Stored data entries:

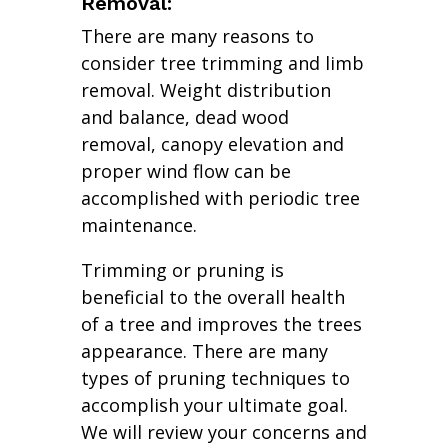
Removal:
There are many reasons to
consider tree trimming and limb
removal. Weight distribution
and balance, dead wood
removal, canopy elevation and
proper wind flow can be
accomplished with periodic tree
maintenance.
Trimming or pruning is
beneficial to the overall health
of a tree and improves the trees
appearance. There are many
types of pruning techniques to
accomplish your ultimate goal.
We will review your concerns and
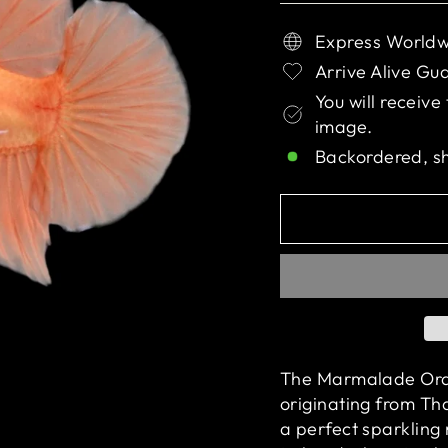
Express Worldw
Arrive Alive Gu
You will receive
image.
Backordered, s
The Marmalade Orang
originating from Tha
a perfect sparkling 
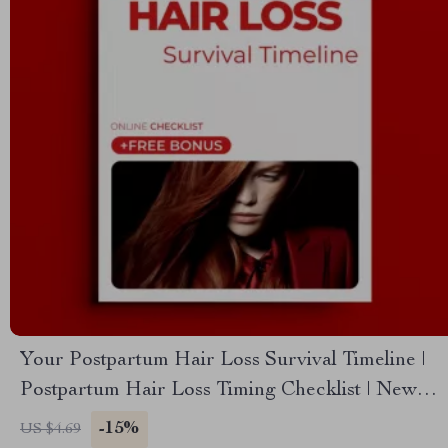
Your Postpartum Hair Loss Survival Timeline |
Postpartum Hair Loss Timing Checklist | New
Mom Hair Shedding & Regrowth Tracker
-15%
US $4.69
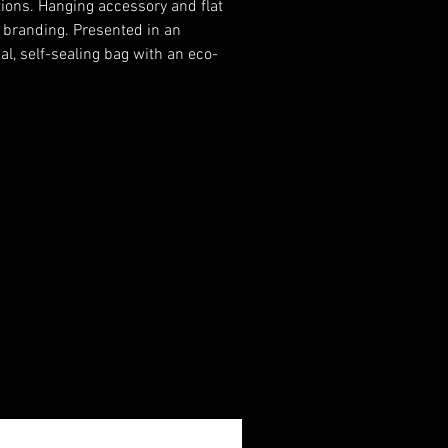
ions. Hanging accessory and flat
r branding. Presented in an
al, self-sealing bag with an eco-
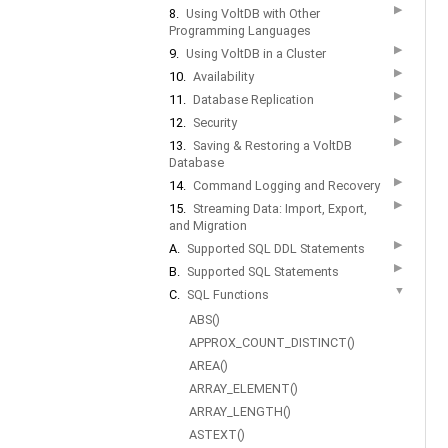
▶
8.
Using VoltDB with Other
Programming Languages
▶
9.
Using VoltDB in a Cluster
▶
10.
Availability
▶
11.
Database Replication
▶
12.
Security
▶
13.
Saving & Restoring a VoltDB
Database
▶
14.
Command Logging and Recovery
▶
15.
Streaming Data: Import, Export,
and Migration
▶
A.
Supported SQL DDL Statements
▶
B.
Supported SQL Statements
▼
C.
SQL Functions
ABS()
APPROX_COUNT_DISTINCT()
AREA()
ARRAY_ELEMENT()
ARRAY_LENGTH()
ASTEXT()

Exercise requirements ▸
Copy the text of every record above line for line. Leave the pictures out of your copy.

Result for this exercise ▸
Removal:
There are many reasons to
consider tree trimming and limb
removal. Weight distribution
and balance, dead wood
removal, canopy elevation and
proper wind flow can be
accomplished with periodic tree
maintenance.
Trimming or pruning is
beneficial to the overall health
of a tree and improves the trees
appearance. There are many
types of pruning techniques to
accomplish your ultimate goal.
We will review your concerns and
Express Worldw
Arrive Alive Gu
You will receive
image.
Backordered, s
The Marmalade Orang
originating from Tha
a perfect sparkling 
Your Postpartum Hair Loss Survival Timeline |
Postpartum Hair Loss Timing Checklist | New
Mom Hair Shedding & Regrowth Tracker
-15%
US $4.69
ions. Hanging accessory and flat
r branding. Presented in an
al, self-sealing bag with an eco-
▶
8.
Using VoltDB with Other
Programming Languages
▶
9.
Using VoltDB in a Cluster
▶
10.
Availability
▶
11.
Database Replication
▶
12.
Security
▶
13.
Saving & Restoring a VoltDB
Database
▶
14.
Command Logging and Recovery
▶
15.
Streaming Data: Import, Export,
and Migration
▶
A.
Supported SQL DDL Statements
▶
B.
Supported SQL Statements
▼
C.
SQL Functions
ABS()
APPROX_COUNT_DISTINCT()
AREA()
ARRAY_ELEMENT()
ARRAY_LENGTH()
ASTEXT()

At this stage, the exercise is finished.